Automated testing is a key element in maintaining high code quality and system stability. • In Unity, SOA can be implemented both with the help of built-in tools (for example, through MonoBehaviour components) and with the help of external libraries or frameworks. The main thing is to keep the focus on clearly defining the roles and responsibilities of each service, as well as on the flexibility and extensibility of the architecture.
Additional Considerations for SOA Design in Unity:
First of all, we need to create two scenes: InitialScene -where we will manage the loading of the app, resolving dependencies, taking saves, and other preparing actions; MainScene (it can be level, menu, lobby scene whatever that can be after loading scene). The next step is to set up the DI container. In our case for Unity, we need to import the Zenject package. After importing we can set up Project Context, and Installers for every scene. This allows as then bind needed components and inject dependencies where we need them. Also, we need to add a SceneContext component for every scene and create and assign installers to this context. Inside these installers we can bind the Service locator to have access from any place, only need to define it with the [Inject] attribute.

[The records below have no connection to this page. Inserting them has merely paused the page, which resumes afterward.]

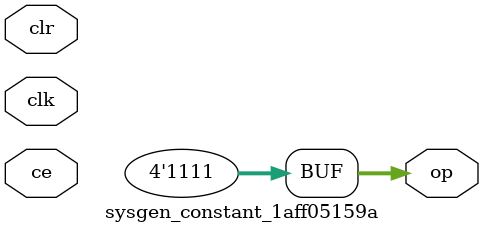
<source format=v>
module sysgen_constant_1aff05159a (
  output [(4 - 1):0] op,
  input clk,
  input ce,
  input clr);
  assign op = 4'b1111;
endmodule
</source>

Based on the previous explanations about categories Scenes are also objects and switching between them is a morphism. Switching contains a few steps (states) that we manage by StateMachine. That is why the state itself needs to contain two main methods (Fig. 4) Enter() and Exit() something can happen when we go to the next state and if we exit we first need to clear memory, unsubscribe, and dispose. Sometimes we need additionally to have the ability to loop or update something inside the script for these purposes we can use other interfaces to extend our functionality. We defined states [17] and separated needed logic for loading and play sessions (Fig. 5). In the Bootstrap state we register all our services. Then go to the next scene through LoadLevelState. Usually, we have some stored data on the client or server, for this purpose, we can use LoadProgressState and load if exists or create new data if needed. To store data locally or on the server we can create a SaveData service and register it in the BootstrapState. Then every needed logic we as a service and use it from any place.

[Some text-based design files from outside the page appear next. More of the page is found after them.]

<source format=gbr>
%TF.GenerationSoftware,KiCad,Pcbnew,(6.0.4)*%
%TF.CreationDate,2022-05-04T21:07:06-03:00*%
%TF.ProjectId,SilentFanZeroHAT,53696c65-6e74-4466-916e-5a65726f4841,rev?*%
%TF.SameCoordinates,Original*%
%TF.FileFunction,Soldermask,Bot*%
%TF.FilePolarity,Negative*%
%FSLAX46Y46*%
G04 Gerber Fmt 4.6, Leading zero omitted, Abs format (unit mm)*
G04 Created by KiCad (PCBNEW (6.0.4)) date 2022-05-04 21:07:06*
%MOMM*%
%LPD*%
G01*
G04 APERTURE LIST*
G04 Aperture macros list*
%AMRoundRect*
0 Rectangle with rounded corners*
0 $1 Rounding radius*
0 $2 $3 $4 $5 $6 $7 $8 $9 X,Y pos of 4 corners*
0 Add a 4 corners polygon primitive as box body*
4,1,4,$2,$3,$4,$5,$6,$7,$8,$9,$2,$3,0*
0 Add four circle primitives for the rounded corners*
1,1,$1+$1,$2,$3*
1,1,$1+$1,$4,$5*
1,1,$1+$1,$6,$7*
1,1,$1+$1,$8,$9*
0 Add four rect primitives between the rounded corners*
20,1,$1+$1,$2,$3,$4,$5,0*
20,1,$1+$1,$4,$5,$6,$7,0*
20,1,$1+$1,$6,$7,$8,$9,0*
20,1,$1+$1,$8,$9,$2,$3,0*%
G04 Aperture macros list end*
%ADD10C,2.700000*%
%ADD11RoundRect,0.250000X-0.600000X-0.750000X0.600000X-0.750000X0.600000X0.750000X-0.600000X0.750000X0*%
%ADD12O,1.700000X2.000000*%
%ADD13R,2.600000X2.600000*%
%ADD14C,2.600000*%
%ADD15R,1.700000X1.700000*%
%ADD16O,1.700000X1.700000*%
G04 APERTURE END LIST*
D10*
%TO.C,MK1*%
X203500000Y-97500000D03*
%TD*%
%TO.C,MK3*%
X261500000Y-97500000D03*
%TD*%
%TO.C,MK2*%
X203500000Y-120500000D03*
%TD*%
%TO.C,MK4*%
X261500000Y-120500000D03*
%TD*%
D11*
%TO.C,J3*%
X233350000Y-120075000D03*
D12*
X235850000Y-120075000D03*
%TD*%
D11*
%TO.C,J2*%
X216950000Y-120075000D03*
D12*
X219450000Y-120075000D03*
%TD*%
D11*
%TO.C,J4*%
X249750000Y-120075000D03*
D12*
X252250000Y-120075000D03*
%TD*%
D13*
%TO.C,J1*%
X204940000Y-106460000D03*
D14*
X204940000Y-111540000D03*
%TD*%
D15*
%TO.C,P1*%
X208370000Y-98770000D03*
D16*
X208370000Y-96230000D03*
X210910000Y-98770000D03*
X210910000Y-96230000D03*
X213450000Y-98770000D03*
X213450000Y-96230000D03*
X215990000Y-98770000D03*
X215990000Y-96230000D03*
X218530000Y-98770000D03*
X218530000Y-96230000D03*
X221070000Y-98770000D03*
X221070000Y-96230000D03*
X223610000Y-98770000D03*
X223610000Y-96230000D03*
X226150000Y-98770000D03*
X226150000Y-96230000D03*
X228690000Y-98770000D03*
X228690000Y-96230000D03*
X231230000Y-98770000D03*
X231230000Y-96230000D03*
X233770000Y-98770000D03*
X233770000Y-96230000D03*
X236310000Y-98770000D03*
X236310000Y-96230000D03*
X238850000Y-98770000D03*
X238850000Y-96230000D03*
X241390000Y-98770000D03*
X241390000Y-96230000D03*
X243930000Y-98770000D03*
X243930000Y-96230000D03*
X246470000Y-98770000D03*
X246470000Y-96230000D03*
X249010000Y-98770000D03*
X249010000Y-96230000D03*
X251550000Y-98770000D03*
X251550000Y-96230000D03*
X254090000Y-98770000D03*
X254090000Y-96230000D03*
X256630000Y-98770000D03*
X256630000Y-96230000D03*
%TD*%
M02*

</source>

In the course of the study, the key provisions of the theory of categories were analyzed, which became the theoretical basis for the development of the application design methodology.
It was proposed to interpret the life cycle of the application as a set of states of the program, which go from one to another with the help of the "State Machine". The composition of these states can be represented as a composition of morphisms, a mapping of one state into another, which follows from the theory of categories.
The described interpretation enables a controlled scaling of the project architecture and improves the understanding of the execution of processes and logic in the application. New logic we can represent as a service and need only register it to use somewhere. This type of architecture allows us in a comfortable and faster way extend or change our logic, only by replacing the service. The next step for improvement will be to manage the realization of the services interface for example by Strategy pattern.
The proposed technique is a theoretical foundation for the development of flexible architectures of multimedia applications. It takes into account the specifics of component-oriented and serviceoriented architectural styles, as well as the peculiarities of the functioning of game engines.